Bend Google Tag Manager To Your Will
Or any tag manager, for that matter. Tag managers have a pretty bad reputation for adding bloat to a page. It’s true; they can definitely make the page size balloon as more and more scripts are injected.
But that reputation is not totally warranted because, like most tools, you have to use them responsibly. Sure, the beauty of something like GTM is how easy it makes adding scripts to a page. That’s the “Tag” in Google Tag Manager. But the real beauty is that convenience, plus the features it provides to manage the scripts. You know, the “Manage” in Google Tag Manager. It’s spelled out right on the tin!

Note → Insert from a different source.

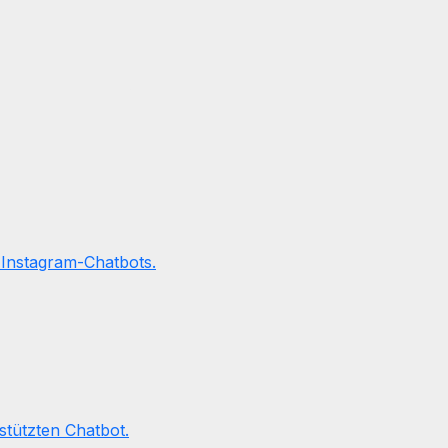
den ohne
fwand oder
 Instagram-Chatbots.
stützten Chatbot.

Phew! Performance is not exactly a straightforward science. There are objective ways to measure performance, of course, but if I’ve learned anything about it, it’s that subjectivity is a big part of the process. Different scripts are of different sizes and consist of different resources serving different needs that have different priorities for different organizations and their users.
Having access to a free reporting tool like Lighthouse in DevTools is a great start for diagnosing performance issues by identifying bottlenecks on the main thread. Even better are paid tools like SpeedCurve to dig deeper into the data for more targeted insights and to produce visual reports to help make a case for performance improvements for your team and other stakeholders.
While I wish there were some sort of silver bullet to guarantee good performance, I’ll gladly take these and similar tools as a starting point. Most important, though, is having a performance game plan that is served by the tools. And Vitaly’s front-end performance checklist is an excellent place to start.